«¿Cuántas divisiones [militares] tiene el papa?» Esta es la conocida respuesta que Josif Stalin dio el 13 de mayo de 1935 al ministro de Asuntos Exteriores francés, Pierre Laval, cuando pedía al dictador que se mostrara más tolerante con los católicos rusos, buscando el apoyo del Vaticano a los intereses franceses. La salida de Stalin -que los británicos atribuyen a una conversación con Winston Churchill- expresa el habitual desprecio del totalitarismo por todo aquello que no sea el ejercicio de la fuerza bruta. Y, sin embargo, la Unión Soviética ya no existe… y el Vaticano, sí, con más de mil millones de católicos en todo el mundo.
La lección es clara: el poder -el político y cualquier otro- alcanza su máxima eficacia cuando es capaz de hacerse invisible naturalizando sus mecanismos de dominación. Una lección que es muy oportuna para reflexionar sobre el actual debate a propósito de la ocupación del espacio público y la reacción agresiva contra los lazos y señales amarillas por parte del españolismo más alocado, empujado y legitimado por el PP y sobre todo Ciudadanos. Veámoslo.
El espacio público siempre está ocupado por simbología política directa e indirecta. Ocurre, sin embargo, que mientras se trata de una ocupación institucionalizada -el PP y Cs dirían «constitucional»- esta presencia se llega a hacer invisible. Como también lo era la simbología franquista, por cierto, aunque inapreciable para según quien. Lo vemos en los estadios de fútbol, donde no se percibe que las banderas españolas en un mundial politicen el deporte, pero sí que lo provocan las esteladas en una final de copa. O lo demuestra que no se considere politizar el espacio público -«de todo el mundo», como suelen decir- el hacer ondear una bandera española en el balcón de un ayuntamiento, pero sí lo sea poner una pancarta exigiendo la libertad de los presos políticos. O que no sea politizar una conmemoración pública si se presenta el rey, pero sí lo es pitarle.

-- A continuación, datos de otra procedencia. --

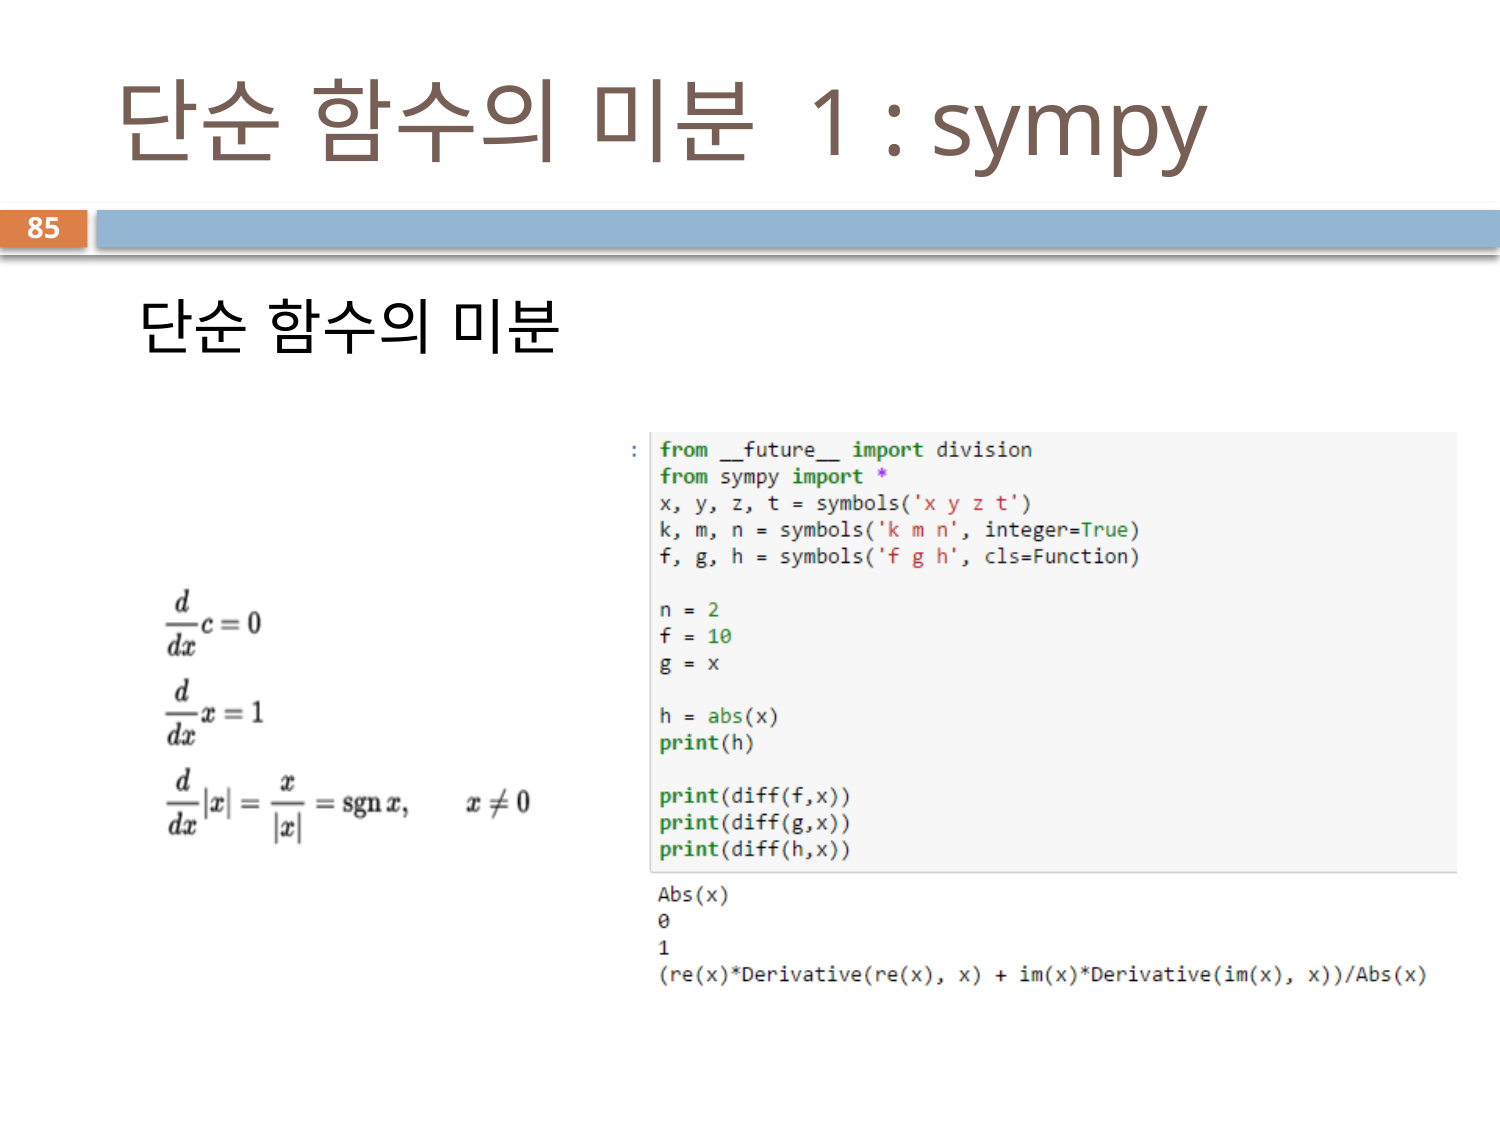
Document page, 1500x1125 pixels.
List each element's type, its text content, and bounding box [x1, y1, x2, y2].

list 단순 함수의 미분 [75, 267, 1425, 539]
picture [147, 582, 562, 855]
picture [631, 432, 1458, 1005]
title 단순 함수의 미분 1 : sympy [100, 37, 1438, 200]
slide_number 85 [0, 208, 88, 249]
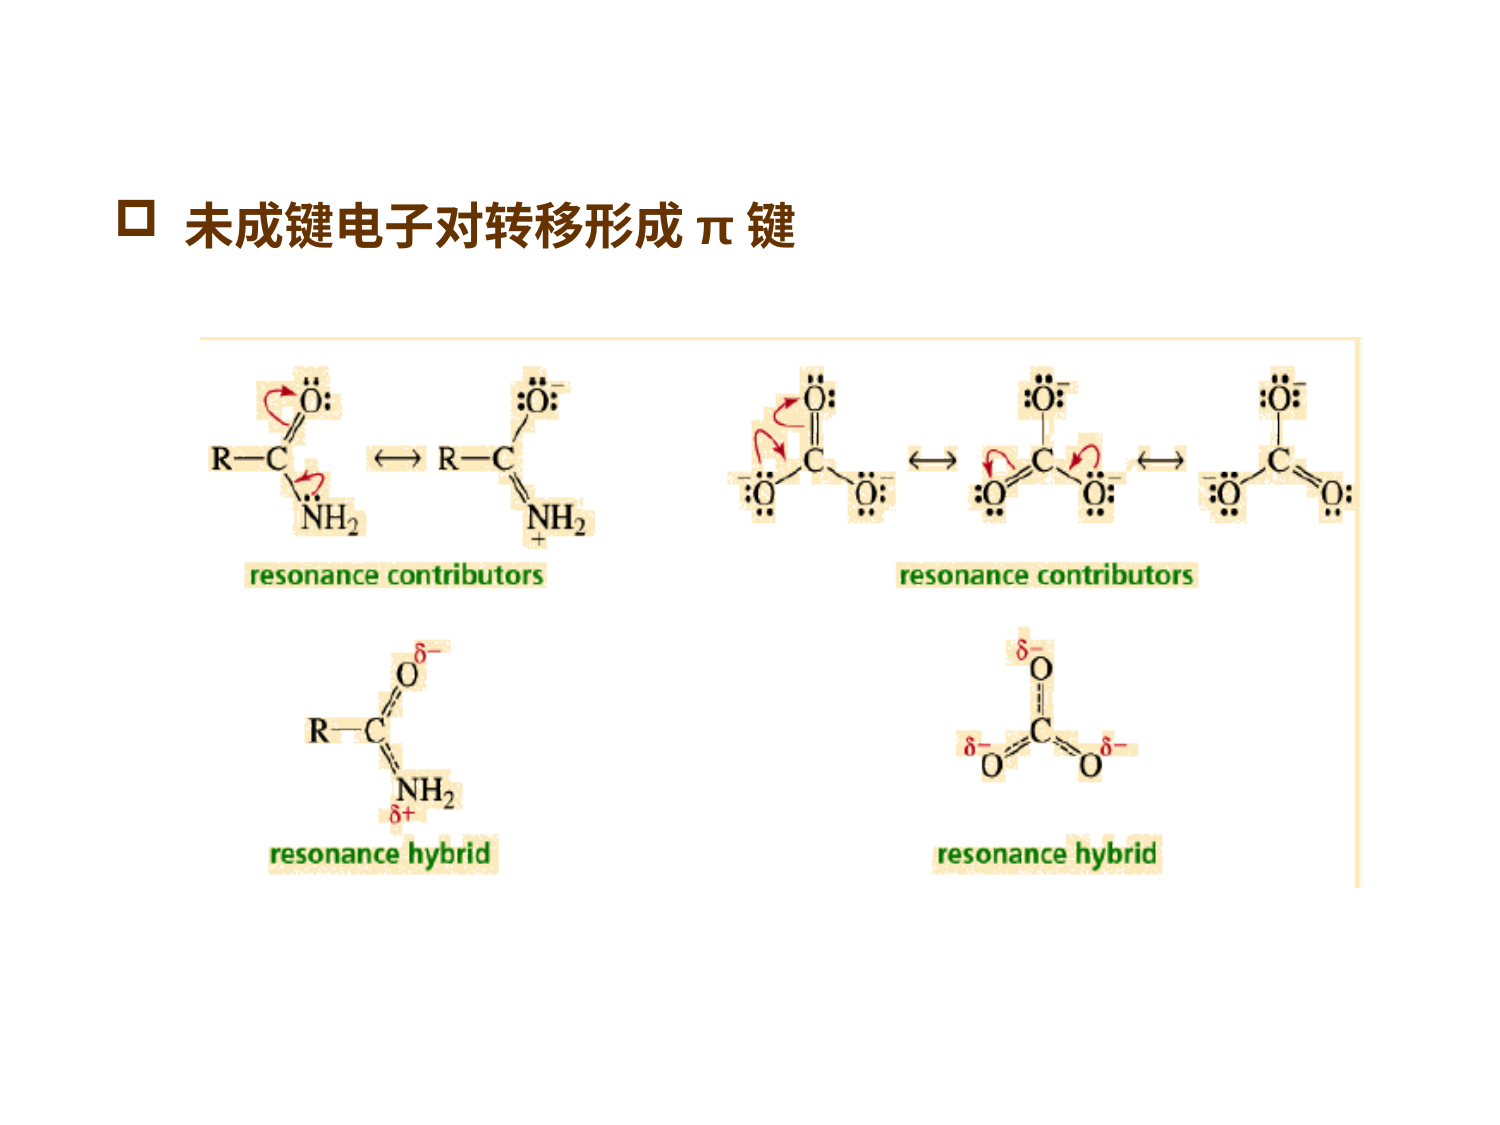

De modo que el conflicto por la presencia de lazos y señales amarillas no es resultado de la ocupación unilateral de un espacio supuestamente neutral. Bien lo ocupan también los mismos de Cs con sus carpas de propaganda, los autobuses de ‘Hazte Oír’ o todo tipo de movimientos solidarios y reivindicativos. No: la confrontación, la causa la presencia de unos lazos amarillos, aparentemente inocentes, pero que desenmascaran la única ocupación legítima: la autonómica. Para decirlo en los términos del análisis del profesor Albert Noguera de la Universidad de Valencia -«La mayoría social y la implementación de la República: carta abierta a ERC y al PDeCAT», publicado en ‘Jornada’-: el amarillo «problematiza el autonomismo», y con su presencia se apropia de una parte de la realidad política hasta ahora dominada monopolísticamente por el Estado.
Sin embargo, desde mi punto de vista, sería un error acabar focalizando el combate soberanista en esta guerra de símbolos. En primer lugar porque la confrontación de símbolos es fácilmente manipulable por el adversario, sobre todo si acaba consiguiendo lo que busca: violencia. En segundo lugar, porque desvía la atención de aquello por lo que había nacido y produce un agotamiento de fuerzas que habría que guardar para objetivos más eficaces y próximos. Finalmente, porque es un mecanismo reactivo que, paradójicamente, por ser tan explícito, dificulta la eficaz invisibilización de la nueva realidad republicana que se está construyendo y, por tanto, desvela tanta adhesión como rechazo. En resumen: la batalla del amarillo ya está ganada. Ahora hay que dejar sin argumentos la utilización que hace el adversario. Y ya es hora de proponer otro frente de apropiación de la realidad política. En definitiva, ahora se ha de crecer naturalizando los espacios que ya se han conquistado con una no-conciencia nacional republicana, menos explícita y más dada por supuesto. Y por eso, más sólida.